Egypt is open to establishing ties with the new rulers in Damascus and has communicated its expectations to Syria’s leadership in a step towards building trust, sources told The National.
Cairo sees the replacement of President Bashar Al Assad's regime by rebels with Islamist roots as a seismic change in the geopolitical landscape of the Middle East as the region is ravaged by wars and political upheavals.
“Syria is understandably giving Egypt a lot to worry about. It is an important country that impacts the Arab security order. It cannot be ignored,” said Michael Hanna, a New York-based Middle East expert.

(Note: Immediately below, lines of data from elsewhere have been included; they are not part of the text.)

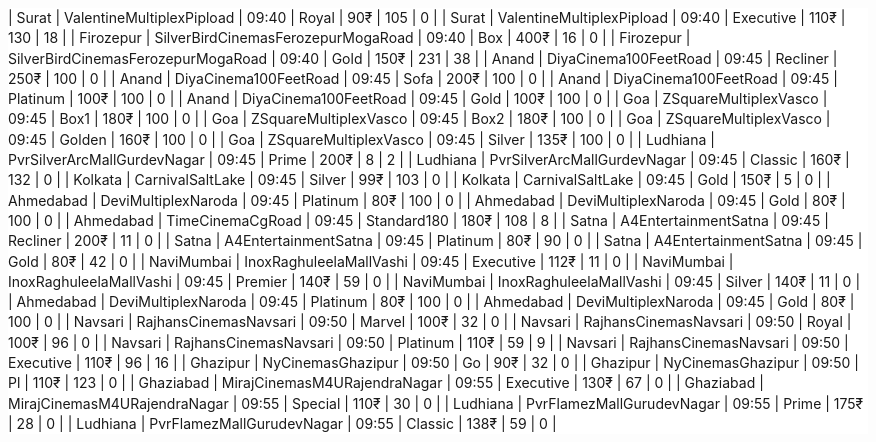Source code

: | Surat           | ValentineMultiplexPipload                            | 09:40 | Royal                   |    90₹ |      105 |      0 |
| Surat           | ValentineMultiplexPipload                            | 09:40 | Executive               |   110₹ |      130 |     18 |
| Firozepur       | SilverBirdCinemasFerozepurMogaRoad                   | 09:40 | Box                     |   400₹ |       16 |      0 |
| Firozepur       | SilverBirdCinemasFerozepurMogaRoad                   | 09:40 | Gold                    |   150₹ |      231 |     38 |
| Anand           | DiyaCinema100FeetRoad                                | 09:45 | Recliner                |   250₹ |      100 |      0 |
| Anand           | DiyaCinema100FeetRoad                                | 09:45 | Sofa                    |   200₹ |      100 |      0 |
| Anand           | DiyaCinema100FeetRoad                                | 09:45 | Platinum                |   100₹ |      100 |      0 |
| Anand           | DiyaCinema100FeetRoad                                | 09:45 | Gold                    |   100₹ |      100 |      0 |
| Goa             | ZSquareMultiplexVasco                                | 09:45 | Box1                    |   180₹ |      100 |      0 |
| Goa             | ZSquareMultiplexVasco                                | 09:45 | Box2                    |   180₹ |      100 |      0 |
| Goa             | ZSquareMultiplexVasco                                | 09:45 | Golden                  |   160₹ |      100 |      0 |
| Goa             | ZSquareMultiplexVasco                                | 09:45 | Silver                  |   135₹ |      100 |      0 |
| Ludhiana        | PvrSilverArcMallGurdevNagar                          | 09:45 | Prime                   |   200₹ |        8 |      2 |
| Ludhiana        | PvrSilverArcMallGurdevNagar                          | 09:45 | Classic                 |   160₹ |      132 |      0 |
| Kolkata         | CarnivalSaltLake                                     | 09:45 | Silver                  |    99₹ |      103 |      0 |
| Kolkata         | CarnivalSaltLake                                     | 09:45 | Gold                    |   150₹ |        5 |      0 |
| Ahmedabad       | DeviMultiplexNaroda                                  | 09:45 | Platinum                |    80₹ |      100 |      0 |
| Ahmedabad       | DeviMultiplexNaroda                                  | 09:45 | Gold                    |    80₹ |      100 |      0 |
| Ahmedabad       | TimeCinemaCgRoad                                     | 09:45 | Standard180             |   180₹ |      108 |      8 |
| Satna           | A4EntertainmentSatna                                 | 09:45 | Recliner                |   200₹ |       11 |      0 |
| Satna           | A4EntertainmentSatna                                 | 09:45 | Platinum                |    80₹ |       90 |      0 |
| Satna           | A4EntertainmentSatna                                 | 09:45 | Gold                    |    80₹ |       42 |      0 |
| NaviMumbai      | InoxRaghuleelaMallVashi                              | 09:45 | Executive               |   112₹ |       11 |      0 |
| NaviMumbai      | InoxRaghuleelaMallVashi                              | 09:45 | Premier                 |   140₹ |       59 |      0 |
| NaviMumbai      | InoxRaghuleelaMallVashi                              | 09:45 | Silver                  |   140₹ |       11 |      0 |
| Ahmedabad       | DeviMultiplexNaroda                                  | 09:45 | Platinum                |    80₹ |      100 |      0 |
| Ahmedabad       | DeviMultiplexNaroda                                  | 09:45 | Gold                    |    80₹ |      100 |      0 |
| Navsari         | RajhansCinemasNavsari                                | 09:50 | Marvel                  |   100₹ |       32 |      0 |
| Navsari         | RajhansCinemasNavsari                                | 09:50 | Royal                   |   100₹ |       96 |      0 |
| Navsari         | RajhansCinemasNavsari                                | 09:50 | Platinum                |   110₹ |       59 |      9 |
| Navsari         | RajhansCinemasNavsari                                | 09:50 | Executive               |   110₹ |       96 |     16 |
| Ghazipur        | NyCinemasGhazipur                                    | 09:50 | Go                      |    90₹ |       32 |      0 |
| Ghazipur        | NyCinemasGhazipur                                    | 09:50 | Pl                      |   110₹ |      123 |      0 |
| Ghaziabad       | MirajCinemasM4URajendraNagar                         | 09:55 | Executive               |   130₹ |       67 |      0 |
| Ghaziabad       | MirajCinemasM4URajendraNagar                         | 09:55 | Special                 |   110₹ |       30 |      0 |
| Ludhiana        | PvrFlamezMallGurudevNagar                            | 09:55 | Prime                   |   175₹ |       28 |      0 |
| Ludhiana        | PvrFlamezMallGurudevNagar                            | 09:55 | Classic                 |   138₹ |       59 |      0 |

Damascus fell to the rebels led by Hayat Tahrir Al Sham in December, ending Syria's more than five decades of Assad family rule. HTS is mainly made up of groups from the extremist organisation Jabhat Al Nusra, which was linked to al Qaeda. It broke those ties with al Qaeda in 2016 after a purge by the group's leader, Syria's newly declared President Ahmad Al Shara, formerly known by the nom de guerre Abu Mohammed Al Jawlani.
Thus, the frosty relations between Syria and Egypt are to be expected. The nation's general-turned-president Abdel Fattah El Sisi led the ousting of the Islamist Mohammed Morsi nearly 12 years ago and has since made zero tolerance for political Islam the defining foundation of his rule.
Egypt is mainly worried about its home-grown extremists and the possibility of reviving the now-suppressed insurgency in the Sinai Peninsula and attracting foreign jihadists. But to thaw relations with Damascus, it has presented Syria's new government with a list of demands, according to the sources, who have knowledge of the matter.

These demands include the handover of extremists wanted in Egypt to face terrorism charges, along with others convicted of terrorist attacks and sentenced to death or life in absentia, they said.
Egypt has expressed alarm through diplomatic channels that wanted Egyptian extremists have been assimilated into Syria's new army, with some given high officer ranks, and that a wanted extremist publicly called for the ousting of President El Sisi's government.
Cairo also wants the new Syrian authorities to guarantee that they will do everything within their powers to prevent hundreds of detained ISIS extremists leaving Syria and try to infiltrate Egypt and reignite an Islamist insurgency that was put down around 2020 after years of bloodshed.
Saudi Arabia and Qatar – two nations that swiftly moved to embrace the new order in Syria – are playing a pivotal diplomatic role in narrowing the gap between Cairo and Damascus, the sources affirmed.
Congratulatory message
In a symbolically significant move, President El Sisi sent a congratulatory message to Mr Al Shara last week after his appointment as president. However, the message – the first public contact between the two leaders – read like a formality. Egypt had earlier recognised the new regime in Syria and allowed the Syrian embassy in Cairo to fly the “revolution flag”.
Underlining the tension between Egypt and the rulers in Damascus, Syria's new Foreign Minister Asaad Al Shibani did not include Egypt in his first overseas tour in the role. Instead he visited only Saudi Arabia, the United Arab Emirates and Jordan last month. The exclusion of Egypt belies Cairo's regional weight and the history that binds the two nations.
Egypt and Syria merged into the short-lived United Arab Republic in 1958. Fifteen years later, they secretly planned and executed a simultaneous attack against Israel to ignite the 1973 Middle East war, a defining moment in the Arab-Israeli conflict.

Another reason for Cairo's willingness to build a relationship with Syria's new order is to counter any attempt by other countries to build a long-term influence over Syria while the country is being rebuilt.
“With Al Assad gone, Iran's influence in Syria and Lebanon has been significantly weakened. That fulfils Egypt's long-standing wish to see Iran out of the Arab Middle East,” said one of the sources.
“But engaging the new regime in Syria by Egypt and other Arab powerhouses is pivotal to stop another non-Arab regional power from gaining leverage in Damascus," added the source, alluding to the vast influence Turkey wields in post-Assad Syria.